Além de reduzir as emissões industriais, o relatório aponta que setores como transporte e construções devem adotar medidas de eficiência energética, além de políticas que limitem a queima de combustíveis fósseis. Sem essas ações, o esforço para conter o aquecimento global ficará ainda mais complexo, com metas de redução anuais de 8 a 15% se o início das reduções for postergado para 2030.

Embora as discussões globais sobre o clima estejam avançando, as emissões de CO2 relacionadas à energia atingiram níveis recordes em 2023, aponta o relatório. Isso reflete a dificuldade que muitas nações enfrentam para reduzir sua dependência de fontes energéticas fósseis, como carvão e petróleo.

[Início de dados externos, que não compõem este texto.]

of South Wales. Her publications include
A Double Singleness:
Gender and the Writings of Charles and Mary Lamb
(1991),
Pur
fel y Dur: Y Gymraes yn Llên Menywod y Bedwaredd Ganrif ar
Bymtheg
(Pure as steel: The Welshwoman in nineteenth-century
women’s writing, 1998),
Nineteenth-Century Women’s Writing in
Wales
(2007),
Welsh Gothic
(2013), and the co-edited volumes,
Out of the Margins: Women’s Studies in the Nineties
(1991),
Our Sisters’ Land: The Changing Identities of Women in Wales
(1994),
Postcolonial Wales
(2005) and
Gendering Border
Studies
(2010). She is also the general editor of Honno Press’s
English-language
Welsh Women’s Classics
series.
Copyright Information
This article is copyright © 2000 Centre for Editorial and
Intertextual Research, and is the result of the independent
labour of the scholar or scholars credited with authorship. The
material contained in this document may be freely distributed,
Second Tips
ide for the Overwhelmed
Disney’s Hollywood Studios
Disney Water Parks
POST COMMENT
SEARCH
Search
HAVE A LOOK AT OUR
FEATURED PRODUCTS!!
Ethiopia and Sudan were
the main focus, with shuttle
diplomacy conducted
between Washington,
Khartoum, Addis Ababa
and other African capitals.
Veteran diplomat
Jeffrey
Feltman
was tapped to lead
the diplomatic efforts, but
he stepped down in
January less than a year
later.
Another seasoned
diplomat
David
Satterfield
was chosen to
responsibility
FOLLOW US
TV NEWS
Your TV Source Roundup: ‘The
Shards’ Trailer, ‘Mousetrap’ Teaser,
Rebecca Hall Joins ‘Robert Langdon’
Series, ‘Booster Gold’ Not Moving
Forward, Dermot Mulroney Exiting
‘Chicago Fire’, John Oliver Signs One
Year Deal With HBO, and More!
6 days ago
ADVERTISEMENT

Em junho deste ano, o secretário-geral da ONU, António Guterres, chamou a atenção para a urgência da situação, comparando os impactos das atividades humanas ao de um meteorito que causou a extinção dos dinossauros.

Durante um evento em Nova York, Guterres sugeriu medidas polêmicas, como a proibição da publicidade para produtos de petróleo, gás e carvão, uma estratégia que visaria reduzir a demanda por combustíveis fósseis e, consequentemente, as emissões de carbono. “No mundo conturbado de hoje, a esperança não é suficiente. A esperança exige ação determinada e soluções multilaterais para a paz e um planeta próspero”, afirmou o secretário-geral.

O documento da ONU também destaca que, com o aquecimento global, as florestas estão perdendo sua capacidade de absorver dióxido de carbono, segundo dados da Organização Meteorológica Mundial (OMM). Isso significa que, à medida que as temperaturas aumentam, o papel das florestas como “pulmões” do planeta diminui, tornando ainda mais urgente o investimento em ações de reflorestamento e conservação.

Em paralelo, o desenvolvimento de tecnologias limpas, como energia solar e eólica, tem potencial para mitigar parte das emissões de gases de efeito estufa. Até 2030, o avanço dessas tecnologias poderia fornecer mais de um quarto do potencial total de redução de carbono, e, em 2035, esse número poderia aumentar para 38%. Contudo, isso exige um esforço coordenado dos países e incentivos para tornar essas fontes energéticas mais acessíveis.

Necessidade de comprometimento internacional na COP 29

Com a COP 29 marcada para o próximo mês, líderes globais terão a chance de ajustar suas políticas e compromissos ambientais. As conversas serão focadas nas contribuições das NDCs, com os países atualizando seus compromissos de corte de carbono, essenciais para evitar que o aquecimento global ultrapasse os 1,5ºC. Essa meta é particularmente relevante para regiões vulneráveis, como pequenas ilhas e áreas costeiras, que enfrentam risco iminente com a elevação do nível do mar.

A ONU também destaca que, se as reduções de emissões começarem de forma imediata, será necessário reduzir de 4 a 7% das emissões anualmente para atingir os objetivos do Acordo de Paris. No entanto, se o corte for postergado até 2030, a redução anual deverá saltar para 8 a 15%, colocando ainda mais pressão sobre os governos e a indústria.